Porcherie à assainir au centre du village
Le Tribunal fédéral suit l'avis de la commune selon lequel le recourant n'a pas le droit « de continuer à exploiter l'installation qui se trouve au milieu d'une zone densément peuplée (centre du village), qui a besoin d'être assainie et qui enfreint incontestablement les dispositions pertinentes du droit de l'environnement, jusqu'à ce qu'il ait trouvé lui-même une solution appropriée au problème ».
Le Tribunal fédéral oblige l'agriculteur à fermer la porcherie existante dans un délai de trois mois à compter de la notification de l'arrêt du Tribunal fédéral. Il doit en outre prendre en charge les frais de justice à hauteur de 4’000 CHF.

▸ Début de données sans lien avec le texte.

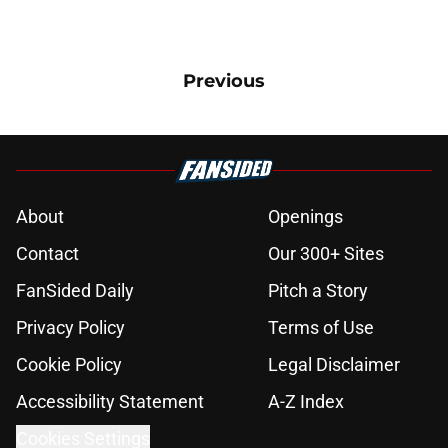
Previous
About
Openings
Contact
Our 300+ Sites
FanSided Daily
Pitch a Story
Privacy Policy
Terms of Use
Cookie Policy
Legal Disclaimer
Accessibility Statement
A-Z Index
Cookies Settings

Une distance minimale s'applique à la nouvelle porcherie
La nouvelle construction de remplacement en question est un développement interne en principe autorisée dans la zone agricole. L'agriculteur doit équiper et exploiter la nouvelle construction de remplacement de manière à respecter les limitations préventives des émissions de l'ordonnance sur la protection de l'air. Dans le cas d'une porcherie, il doit respecter les distances minimales requises par les règles reconnues en matière de détention d'animaux. Dans le cas présent, l'autorité compétente a calculé une distance minimale requise de 75 m, qui ne serait pas atteinte avec la nouvelle construction de remplacement. Pour le Tribunal fédéral, ce calcul est compréhensible, raison pour laquelle il soutient le rejet de la demande de permis de construire pour une nouvelle construction de remplacement.
Le Tribunal fédéral rejette le recours et met ici également les frais de justice à la charge du requérant à hauteur de 4’000 CHF. En outre, il oblige le recourant à prendre en charge les indemnités de partie d'un montant de 4’000 CHF également.